##### ROWS #####

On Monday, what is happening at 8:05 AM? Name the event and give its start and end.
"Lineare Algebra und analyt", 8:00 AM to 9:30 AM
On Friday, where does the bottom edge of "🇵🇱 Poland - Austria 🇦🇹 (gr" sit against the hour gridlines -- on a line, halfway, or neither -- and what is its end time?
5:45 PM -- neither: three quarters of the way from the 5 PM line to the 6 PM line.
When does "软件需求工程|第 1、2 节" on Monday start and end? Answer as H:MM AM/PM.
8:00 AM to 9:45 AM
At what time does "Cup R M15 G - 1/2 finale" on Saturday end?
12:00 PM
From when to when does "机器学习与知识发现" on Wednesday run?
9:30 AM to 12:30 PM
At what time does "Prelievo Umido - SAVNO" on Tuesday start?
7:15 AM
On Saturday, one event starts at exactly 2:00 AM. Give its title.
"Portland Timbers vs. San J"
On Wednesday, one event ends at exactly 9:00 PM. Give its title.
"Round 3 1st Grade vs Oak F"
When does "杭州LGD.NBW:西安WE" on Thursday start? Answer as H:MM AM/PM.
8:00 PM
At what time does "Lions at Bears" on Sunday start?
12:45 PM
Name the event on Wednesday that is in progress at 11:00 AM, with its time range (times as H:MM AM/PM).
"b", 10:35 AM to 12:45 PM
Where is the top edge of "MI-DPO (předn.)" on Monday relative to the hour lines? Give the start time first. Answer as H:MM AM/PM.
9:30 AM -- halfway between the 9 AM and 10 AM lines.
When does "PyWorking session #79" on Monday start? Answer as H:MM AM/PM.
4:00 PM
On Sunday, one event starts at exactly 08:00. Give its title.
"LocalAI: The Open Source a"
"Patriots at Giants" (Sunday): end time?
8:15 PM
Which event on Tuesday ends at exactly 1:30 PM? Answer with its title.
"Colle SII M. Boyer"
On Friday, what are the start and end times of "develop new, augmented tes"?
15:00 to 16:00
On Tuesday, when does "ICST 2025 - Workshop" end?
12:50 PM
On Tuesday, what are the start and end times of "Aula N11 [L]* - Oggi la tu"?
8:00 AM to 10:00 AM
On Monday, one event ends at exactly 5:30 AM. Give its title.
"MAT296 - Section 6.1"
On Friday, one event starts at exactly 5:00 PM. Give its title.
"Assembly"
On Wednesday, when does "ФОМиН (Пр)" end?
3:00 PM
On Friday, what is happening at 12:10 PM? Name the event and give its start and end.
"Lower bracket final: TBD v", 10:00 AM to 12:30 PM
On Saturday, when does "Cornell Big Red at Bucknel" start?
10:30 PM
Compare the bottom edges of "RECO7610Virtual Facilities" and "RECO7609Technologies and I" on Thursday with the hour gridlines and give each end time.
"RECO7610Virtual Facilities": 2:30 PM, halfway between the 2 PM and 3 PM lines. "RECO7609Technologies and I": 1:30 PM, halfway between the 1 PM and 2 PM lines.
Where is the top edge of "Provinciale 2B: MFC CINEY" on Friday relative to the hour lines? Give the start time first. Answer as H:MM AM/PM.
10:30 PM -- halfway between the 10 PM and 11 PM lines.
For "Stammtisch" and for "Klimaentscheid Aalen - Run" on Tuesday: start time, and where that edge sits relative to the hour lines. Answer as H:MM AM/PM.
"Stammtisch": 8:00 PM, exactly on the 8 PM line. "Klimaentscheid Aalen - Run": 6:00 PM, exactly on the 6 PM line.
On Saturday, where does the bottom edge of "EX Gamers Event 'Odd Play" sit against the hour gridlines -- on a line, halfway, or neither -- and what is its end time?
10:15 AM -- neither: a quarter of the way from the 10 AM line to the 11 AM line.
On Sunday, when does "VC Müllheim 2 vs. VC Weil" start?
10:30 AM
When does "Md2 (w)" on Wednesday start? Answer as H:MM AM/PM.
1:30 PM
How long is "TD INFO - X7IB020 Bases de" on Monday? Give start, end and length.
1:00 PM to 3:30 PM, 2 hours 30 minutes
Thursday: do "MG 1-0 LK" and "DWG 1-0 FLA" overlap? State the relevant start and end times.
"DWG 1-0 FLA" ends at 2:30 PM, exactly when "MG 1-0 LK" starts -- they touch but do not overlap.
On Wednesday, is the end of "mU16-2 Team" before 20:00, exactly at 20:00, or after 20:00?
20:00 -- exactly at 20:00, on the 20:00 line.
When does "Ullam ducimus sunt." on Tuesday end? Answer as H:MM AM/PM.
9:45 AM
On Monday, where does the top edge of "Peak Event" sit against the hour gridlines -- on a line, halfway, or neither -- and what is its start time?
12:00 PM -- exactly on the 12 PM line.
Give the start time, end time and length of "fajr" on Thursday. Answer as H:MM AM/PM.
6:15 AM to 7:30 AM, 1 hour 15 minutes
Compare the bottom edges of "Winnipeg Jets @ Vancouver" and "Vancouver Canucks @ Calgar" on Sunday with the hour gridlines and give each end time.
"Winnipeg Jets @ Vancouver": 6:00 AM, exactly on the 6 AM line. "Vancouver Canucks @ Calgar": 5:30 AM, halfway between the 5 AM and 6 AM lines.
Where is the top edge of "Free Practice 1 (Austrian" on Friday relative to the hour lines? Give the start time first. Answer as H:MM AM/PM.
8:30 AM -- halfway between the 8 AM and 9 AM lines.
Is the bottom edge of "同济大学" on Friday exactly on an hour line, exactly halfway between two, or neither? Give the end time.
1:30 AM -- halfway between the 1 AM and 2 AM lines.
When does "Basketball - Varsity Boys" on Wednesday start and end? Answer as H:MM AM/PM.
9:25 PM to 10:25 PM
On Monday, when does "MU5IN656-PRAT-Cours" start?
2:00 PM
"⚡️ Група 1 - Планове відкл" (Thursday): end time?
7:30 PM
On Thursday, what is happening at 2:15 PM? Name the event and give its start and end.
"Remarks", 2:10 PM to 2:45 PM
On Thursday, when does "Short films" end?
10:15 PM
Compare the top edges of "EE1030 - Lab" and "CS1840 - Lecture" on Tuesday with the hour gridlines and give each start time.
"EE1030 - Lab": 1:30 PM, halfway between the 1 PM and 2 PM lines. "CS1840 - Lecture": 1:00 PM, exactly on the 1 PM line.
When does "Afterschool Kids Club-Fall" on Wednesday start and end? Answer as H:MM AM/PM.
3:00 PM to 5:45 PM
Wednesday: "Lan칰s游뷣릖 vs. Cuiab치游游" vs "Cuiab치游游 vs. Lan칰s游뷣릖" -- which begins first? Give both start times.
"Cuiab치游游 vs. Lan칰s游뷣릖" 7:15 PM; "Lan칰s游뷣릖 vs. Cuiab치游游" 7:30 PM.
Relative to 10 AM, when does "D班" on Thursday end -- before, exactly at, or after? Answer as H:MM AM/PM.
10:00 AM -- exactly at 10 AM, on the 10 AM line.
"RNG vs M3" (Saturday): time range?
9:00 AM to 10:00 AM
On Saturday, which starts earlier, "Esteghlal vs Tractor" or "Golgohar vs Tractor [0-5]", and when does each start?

#####

SHORT EXERCISE
Quote every one of the records above word for word.

IN RESPONSE
On Monday, what is happening at 8:05 AM? Name the event and give its start and end.
"Lineare Algebra und analyt", 8:00 AM to 9:30 AM
On Friday, where does the bottom edge of "🇵🇱 Poland - Austria 🇦🇹 (gr" sit against the hour gridlines -- on a line, halfway, or neither -- and what is its end time?
5:45 PM -- neither: three quarters of the way from the 5 PM line to the 6 PM line.
When does "软件需求工程|第 1、2 节" on Monday start and end? Answer as H:MM AM/PM.
8:00 AM to 9:45 AM
At what time does "Cup R M15 G - 1/2 finale" on Saturday end?
12:00 PM
From when to when does "机器学习与知识发现" on Wednesday run?
9:30 AM to 12:30 PM
At what time does "Prelievo Umido - SAVNO" on Tuesday start?
7:15 AM
On Saturday, one event starts at exactly 2:00 AM. Give its title.
"Portland Timbers vs. San J"
On Wednesday, one event ends at exactly 9:00 PM. Give its title.
"Round 3 1st Grade vs Oak F"
When does "杭州LGD.NBW:西安WE" on Thursday start? Answer as H:MM AM/PM.
8:00 PM
At what time does "Lions at Bears" on Sunday start?
12:45 PM
Name the event on Wednesday that is in progress at 11:00 AM, with its time range (times as H:MM AM/PM).
"b", 10:35 AM to 12:45 PM
Where is the top edge of "MI-DPO (předn.)" on Monday relative to the hour lines? Give the start time first. Answer as H:MM AM/PM.
9:30 AM -- halfway between the 9 AM and 10 AM lines.
When does "PyWorking session #79" on Monday start? Answer as H:MM AM/PM.
4:00 PM
On Sunday, one event starts at exactly 08:00. Give its title.
"LocalAI: The Open Source a"
"Patriots at Giants" (Sunday): end time?
8:15 PM
Which event on Tuesday ends at exactly 1:30 PM? Answer with its title.
"Colle SII M. Boyer"
On Friday, what are the start and end times of "develop new, augmented tes"?
15:00 to 16:00
On Tuesday, when does "ICST 2025 - Workshop" end?
12:50 PM
On Tuesday, what are the start and end times of "Aula N11 [L]* - Oggi la tu"?
8:00 AM to 10:00 AM
On Monday, one event ends at exactly 5:30 AM. Give its title.
"MAT296 - Section 6.1"
On Friday, one event starts at exactly 5:00 PM. Give its title.
"Assembly"
On Wednesday, when does "ФОМиН (Пр)" end?
3:00 PM
On Friday, what is happening at 12:10 PM? Name the event and give its start and end.
"Lower bracket final: TBD v", 10:00 AM to 12:30 PM
On Saturday, when does "Cornell Big Red at Bucknel" start?
10:30 PM
Compare the bottom edges of "RECO7610Virtual Facilities" and "RECO7609Technologies and I" on Thursday with the hour gridlines and give each end time.
"RECO7610Virtual Facilities": 2:30 PM, halfway between the 2 PM and 3 PM lines. "RECO7609Technologies and I": 1:30 PM, halfway between the 1 PM and 2 PM lines.
Where is the top edge of "Provinciale 2B: MFC CINEY" on Friday relative to the hour lines? Give the start time first. Answer as H:MM AM/PM.
10:30 PM -- halfway between the 10 PM and 11 PM lines.
For "Stammtisch" and for "Klimaentscheid Aalen - Run" on Tuesday: start time, and where that edge sits relative to the hour lines. Answer as H:MM AM/PM.
"Stammtisch": 8:00 PM, exactly on the 8 PM line. "Klimaentscheid Aalen - Run": 6:00 PM, exactly on the 6 PM line.
On Saturday, where does the bottom edge of "EX Gamers Event 'Odd Play" sit against the hour gridlines -- on a line, halfway, or neither -- and what is its end time?
10:15 AM -- neither: a quarter of the way from the 10 AM line to the 11 AM line.
On Sunday, when does "VC Müllheim 2 vs. VC Weil" start?
10:30 AM
When does "Md2 (w)" on Wednesday start? Answer as H:MM AM/PM.
1:30 PM
How long is "TD INFO - X7IB020 Bases de" on Monday? Give start, end and length.
1:00 PM to 3:30 PM, 2 hours 30 minutes
Thursday: do "MG 1-0 LK" and "DWG 1-0 FLA" overlap? State the relevant start and end times.
"DWG 1-0 FLA" ends at 2:30 PM, exactly when "MG 1-0 LK" starts -- they touch but do not overlap.
On Wednesday, is the end of "mU16-2 Team" before 20:00, exactly at 20:00, or after 20:00?
20:00 -- exactly at 20:00, on the 20:00 line.
When does "Ullam ducimus sunt." on Tuesday end? Answer as H:MM AM/PM.
9:45 AM
On Monday, where does the top edge of "Peak Event" sit against the hour gridlines -- on a line, halfway, or neither -- and what is its start time?
12:00 PM -- exactly on the 12 PM line.
Give the start time, end time and length of "fajr" on Thursday. Answer as H:MM AM/PM.
6:15 AM to 7:30 AM, 1 hour 15 minutes
Compare the bottom edges of "Winnipeg Jets @ Vancouver" and "Vancouver Canucks @ Calgar" on Sunday with the hour gridlines and give each end time.
"Winnipeg Jets @ Vancouver": 6:00 AM, exactly on the 6 AM line. "Vancouver Canucks @ Calgar": 5:30 AM, halfway between the 5 AM and 6 AM lines.
Where is the top edge of "Free Practice 1 (Austrian" on Friday relative to the hour lines? Give the start time first. Answer as H:MM AM/PM.
8:30 AM -- halfway between the 8 AM and 9 AM lines.
Is the bottom edge of "同济大学" on Friday exactly on an hour line, exactly halfway between two, or neither? Give the end time.
1:30 AM -- halfway between the 1 AM and 2 AM lines.
When does "Basketball - Varsity Boys" on Wednesday start and end? Answer as H:MM AM/PM.
9:25 PM to 10:25 PM
On Monday, when does "MU5IN656-PRAT-Cours" start?
2:00 PM
"⚡️ Група 1 - Планове відкл" (Thursday): end time?
7:30 PM
On Thursday, what is happening at 2:15 PM? Name the event and give its start and end.
"Remarks", 2:10 PM to 2:45 PM
On Thursday, when does "Short films" end?
10:15 PM
Compare the top edges of "EE1030 - Lab" and "CS1840 - Lecture" on Tuesday with the hour gridlines and give each start time.
"EE1030 - Lab": 1:30 PM, halfway between the 1 PM and 2 PM lines. "CS1840 - Lecture": 1:00 PM, exactly on the 1 PM line.
When does "Afterschool Kids Club-Fall" on Wednesday start and end? Answer as H:MM AM/PM.
3:00 PM to 5:45 PM
Wednesday: "Lan칰s游뷣릖 vs. Cuiab치游游" vs "Cuiab치游游 vs. Lan칰s游뷣릖" -- which begins first? Give both start times.
"Cuiab치游游 vs. Lan칰s游뷣릖" 7:15 PM; "Lan칰s游뷣릖 vs. Cuiab치游游" 7:30 PM.
Relative to 10 AM, when does "D班" on Thursday end -- before, exactly at, or after? Answer as H:MM AM/PM.
10:00 AM -- exactly at 10 AM, on the 10 AM line.
"RNG vs M3" (Saturday): time range?
9:00 AM to 10:00 AM
On Saturday, which starts earlier, "Esteghlal vs Tractor" or "Golgohar vs Tractor [0-5]", and when does each start?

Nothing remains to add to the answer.